Of course. This colorful character I'm describing can last just one album. That's what Bowie often did. Use the album format to be a character for one album - a set of songs - giving it a theme, and a point of view.



And yes, these albums usually sell better as long as the music is good, because it's easier for friends to tell eachother about it.



Your personal website is quite open - revealing much about who you are as a person, and is not just a hub of links and descriptions about all of the projects you are involved with. How can the idea of transparency be used to strengthen a brand?





What you call a "brand" could also just be thought of as "being what some people want to be." I'm a nomadic minimalist, and I write about that. People who wish they were more nomadic, or more minimalist, are often drawn to the things I write because I'm describing this lifestyle loud and clear. If someone was living the extreme Hollywood rockstar lifestyle, partying with stars and sleeping with groupies, they'd be wise to tell their tales loudly online, to attract people who wish they had that life.



But it goes with any lifestyle! Someone could be writing about raising four kids with Christian values, or living in a log cabin in Montana, or recreating the worlds of J.R.R. Tolkien, or whatever. Whatever you're into, share it loudly.



In an episode of Ariel Hyatt's Sound Advice, you spoke about the idea of 'the pitch', and how it is necessity for all artists to be able to easily and efficiently describe their music to others. This 'pitch', in essence, is a quick explanation of the artists brand - what makes them unique, what makes them THEM. Why is it so important that artists create an accessible pitch about their own brand? What sort of advice would you give to artists who are looking to establish a pitch about their brand?





When someone says, "What kind of music is it?," they're not asking for a thorough validation of your existence on earth. They're just hoping you'll say a few words that will make them curious to hear more. So have those words prepared in advance.

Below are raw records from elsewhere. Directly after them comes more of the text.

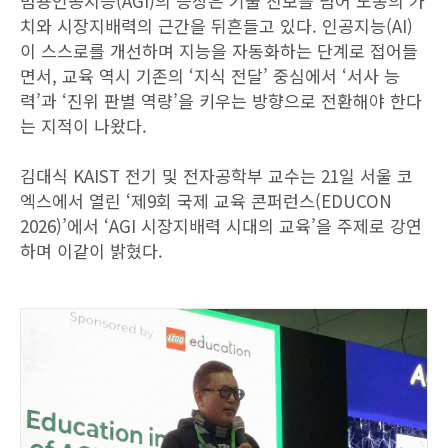
범용인공지능(AGI)의 등장은 기술 진보를 넘어 노동의 가
치와 시장지배력의 근간을 뒤흔들고 있다. 인공지능(AI)
이 스스로를 개선하며 지능을 자동화하는 단계로 접어들
면서, 교육 역시 기존의 ‘지식 전달’ 중심에서 ‘서사 능
력’과 ‘진위 판별 역량’을 키우는 방향으로 전환해야 한다
는 지적이 나왔다.
김대식 KAIST 전기 및 전자공학부 교수는 21일 서울 코
엑스에서 열린 ‘제9회 국제 교육 콘퍼런스(EDUCON
2026)’에서 ‘AGI 시장지배력 시대의 교육’을 주제로 강연
하며 이같이 밝혔다.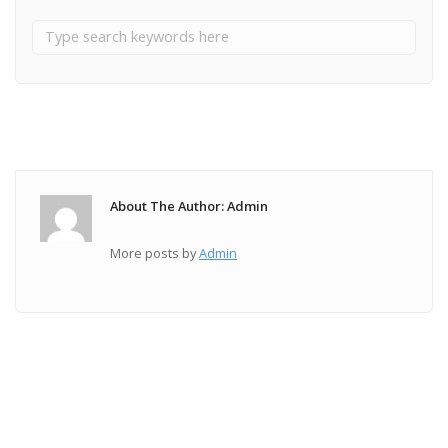
About The Author: Admin
More posts by
Admin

This is double-important, because if that pitch is short and memorable, (just a few words, like "hillbilly flamenco" or "a fire in a pet store"), then fans will use that same phrase to tell their friends about it, and word spreads faster.



Would you care to 'pitch' your own personal brand? What makes Derek Sivers unique as a person and an entrepreneur?





I help musicians. That's my niche and my pitch, if I'm at a social situation where someone wants to quickly know what I do.



As an entrepreneur, you undoubtedly have experience with registering companies as a legal entity in order to protect both your own brand as well as the brand of the company. Do you recommend that artists legally protect their own brand? If so, should artists protect both themselves and their band separately?





No need to overdo it. Yes if you've got a great band/artist name you're spending a lot of time promoting, and you've Googled it and clearly are the only one using it, then it's probably worth paying the $350 to file a Service Mark at the USPTO.gov website.



And if you've got more than a trickle of income, it's worth setting up a single-member LLC. Do it in your home-state if you're in the US. If you're US-based but not so bound to one state, use Wyoming, Delaware, or Nevada and pay a resident agent there. If you're not in the US, use British Virgin Islands. But before you do that, make sure the bank where you already have a relationship can open a business account for you under that LLC or corporation name. Then make sure you keep everything very very separate from your personal expenses, as if you were just an employee, not the owner. Don't mingle funds.



But seriously don't get too set back by this stuff. Just keep doing what you're doing and worry about the bureaucratic government stuff later once there's some real traction. Don't waste time or money on it before that.